Time Warner Inc., the world’s largest media company, Wednesday posted a quarterly loss, dragged down by a $2.4 billion settlement of a shareholder lawsuit that accused the company of overstating its revenue from 1999 to 2002.
/ Source: Reuters

Time Warner Inc., the world’s largest media company, Wednesday posted a quarterly loss, dragged down by a $2.4 billion settlement of a shareholder lawsuit that accused the company of overstating its revenue from 1999 to 2002.

The company also said it plans to buy back up to $5 billion in stock over the next two years.

Time Warner reported a second-quarter net loss of $321 million, or 7 cents a share, compared with a year-earlier net profit of $777 million, or 17 cents.

Excluding a number of items, including a $3 billion reserve for the settlement and other pending suits, the company said it posted a profit of 18 cents per share, falling just below Wall Street expectations for profit of 19 cents per share.

Revenue fell 1 percent to $10.7 billion, missing analysts’ expectations of $11 billion, according to Reuters Estimates.

New York-based Time Warner agreed to pay $2.4 billion to shareholders who accused the company of overstating its revenue by $1.7 billion between January 1999 and August 2002.

The estimated after-tax impact of the legal reserves reduced earnings per share by 44 cents, the company said.
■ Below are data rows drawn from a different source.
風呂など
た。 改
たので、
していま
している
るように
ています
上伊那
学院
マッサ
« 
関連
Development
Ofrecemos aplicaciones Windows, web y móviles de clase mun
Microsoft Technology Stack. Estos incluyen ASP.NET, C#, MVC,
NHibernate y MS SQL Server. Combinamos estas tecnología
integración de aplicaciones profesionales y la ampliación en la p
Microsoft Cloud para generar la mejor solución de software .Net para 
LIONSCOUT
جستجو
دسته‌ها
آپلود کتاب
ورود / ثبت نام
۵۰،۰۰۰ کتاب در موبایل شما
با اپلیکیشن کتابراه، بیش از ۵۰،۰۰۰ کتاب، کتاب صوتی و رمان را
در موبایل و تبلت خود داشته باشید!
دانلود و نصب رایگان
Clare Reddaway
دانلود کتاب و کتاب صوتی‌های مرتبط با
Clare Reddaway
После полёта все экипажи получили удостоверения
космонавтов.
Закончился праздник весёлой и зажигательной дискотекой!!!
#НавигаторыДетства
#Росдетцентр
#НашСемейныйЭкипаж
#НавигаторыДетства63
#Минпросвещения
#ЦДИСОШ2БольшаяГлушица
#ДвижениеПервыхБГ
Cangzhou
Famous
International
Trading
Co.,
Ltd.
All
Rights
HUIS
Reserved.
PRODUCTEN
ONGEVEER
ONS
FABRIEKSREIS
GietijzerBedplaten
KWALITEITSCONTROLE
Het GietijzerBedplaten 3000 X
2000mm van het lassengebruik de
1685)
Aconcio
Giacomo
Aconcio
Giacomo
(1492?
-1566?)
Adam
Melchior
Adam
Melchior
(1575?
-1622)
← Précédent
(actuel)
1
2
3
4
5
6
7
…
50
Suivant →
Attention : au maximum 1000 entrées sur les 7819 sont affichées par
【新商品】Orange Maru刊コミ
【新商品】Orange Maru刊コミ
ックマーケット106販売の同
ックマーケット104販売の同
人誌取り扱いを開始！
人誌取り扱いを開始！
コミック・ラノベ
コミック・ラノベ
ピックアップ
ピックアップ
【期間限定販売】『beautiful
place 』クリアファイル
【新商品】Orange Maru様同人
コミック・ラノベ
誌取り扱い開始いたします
That’s below the $1 per share Wall Street feared Time Warner would have to take, analysts said.

“It’s less than the worst-case scenario,” said Richard Greenfield, an analyst at Fulcrum Global Partners.

Some on Wall Street expressed concern the company’s legal woes may not yet be over. “They need to show us the light at the end of the tunnel,” Christopher Marangi, an analyst at Gabelli & Co. said. Gabelli’s sister company is a Time Warner stock holder.

The settlement, which will go to millions of shareholders who invested in the company during that time, is the second-largest paid by a publicly traded company, Heins Mills & Olsen, the law firm representing the shareholders said. Time Warner’s auditor, Ernst & Young, agreed to pay $100 million as part of the settlement.

In March, the company said it would pay $300 million to settle charges with the U.S. Securities and Exchange Commission, stemming from similar allegations. Time Warner also agreed to pay $210 million as part of a deferred prosecution agreement with the U.S. Justice Department to resolve criminal charges of aiding and abetting securities fraud.

Time Warner restated its results from 2000 through 2003 to reduce online advertising by a total of $679 million.

With the most recent settlement, Time Warner has paid more than $3.5 billion to resolve the accounting issues.

Mixed quarterly results
Analysts said the quarter’s operating results were disappointing. Film and cable networks profit and revenue were lower than expected, but were offset by robust growth from its cable systems.

The company’s movies division, where revenue dropped 15 percent, dragged on overall earnings during a quarter that could not match the performance of top movies franchises like last year’s installment of “Lord of the Rings” or another ”Harry Potter.”

But growth of digital phone customers and high-speed Internet subscribers from its cable unit, which drove the division’s revenue up 11 percent, helped prop up results, underscoring Time Warner’s commitment to expand the business.

The cable division added 201,000 new high-speed data subscribers and 242,000 digital phone subscribers. It lost 5,000 basic video customers, ending the quarter with 10.9 million customers.

Time Warner agreed to buy Adelphia Communications Corp.  earlier this year in a joint bid with Comcast Corp. valued at around $17.6 billion.

America Online, Time Warner’s online division, lost 917,000 subscribers, ending the quarter with 20.8 million U.S. members. Revenue for the unit fell 4 percent, with subscriber losses overshadowing a 45-percent increase in online advertising revenue.